After six months of internal deliberations, the court ordered for the case to be reargued. Justice Blackmun supported the order in part because of his dissatisfaction with both Floyd and Weddington's oral arguments. On reargument, Texas instead sent Floyd's supervisor, Robert C. Flowers. The case was subsequently decided in favor of McCorvey, establishing a constitutional right to abortion, which persisted until the decision was overturned in Dobbs v. Jackson Women's Health Organization in 2022. Floyd subsequently served as an advisor to Governor Dolph Briscoe before entering private practice; he died in 1996.

Floyd's joke has become a textbook example of inappropriate use of humor in legal settings: Scalia and Garner, in their book Making Your Case: The Art of Persuading Judges, cite the mishap to illustrate why litigators should not tell prepared jokes, which "almost invariably bomb". The flubbed joke is used for comic relief in Robert Schenkkan's play All the Way and in the introduction to episodes of the Supreme Court podcast Strict Scrutiny. Jerry Goldman, the founder of the Oyez Project, has called it "[t]he most compelling example of silence pregnant with meaning".
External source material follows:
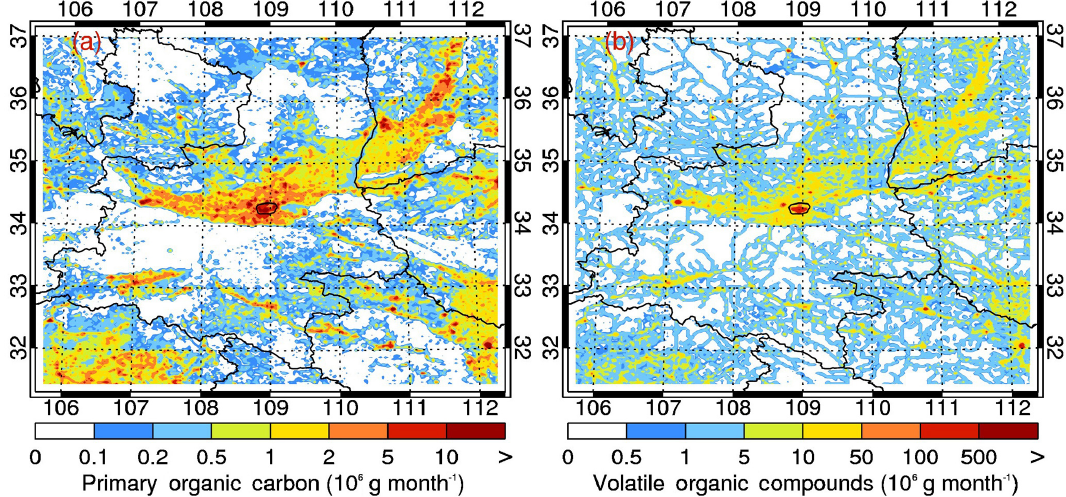
Figure 2. Geographic distributions of anthropogenic emissions of (a) primary organic aerosol and (b) volatile organic compounds in the simulation domain. The black lines present provincial boundaries in China.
In 2013, Geoffrey Sant in Salon described it as the "Worst Joke in Legal History", claiming the title over seven other contenders including Don West's knock-knock joke during the trial of George Zimmerman. Sant refers to the joke's deployment, in the high-profile context of Roe, as "spoiled icing on the collapsed cake", and cites one law blogger who refers to it as the worst joke of all time outright. Sant's characterization has since been repeated in a New York Times obituary of Weddington; in The Independent, SCOTUSblog, The Washington Post, and the blog of the National Constitution Center; and by Becca Andrews in the book No Choice. Janet S. Kole in the ABA Journal differs somewhat, holding that the worst legal joke is another of Sant's picks, a Supreme Court litigator who in Glickman v. Wileman Brothers & Elliott, Inc. told Justice Scalia "you don't want to give your wife diarrhea" by buying green plums.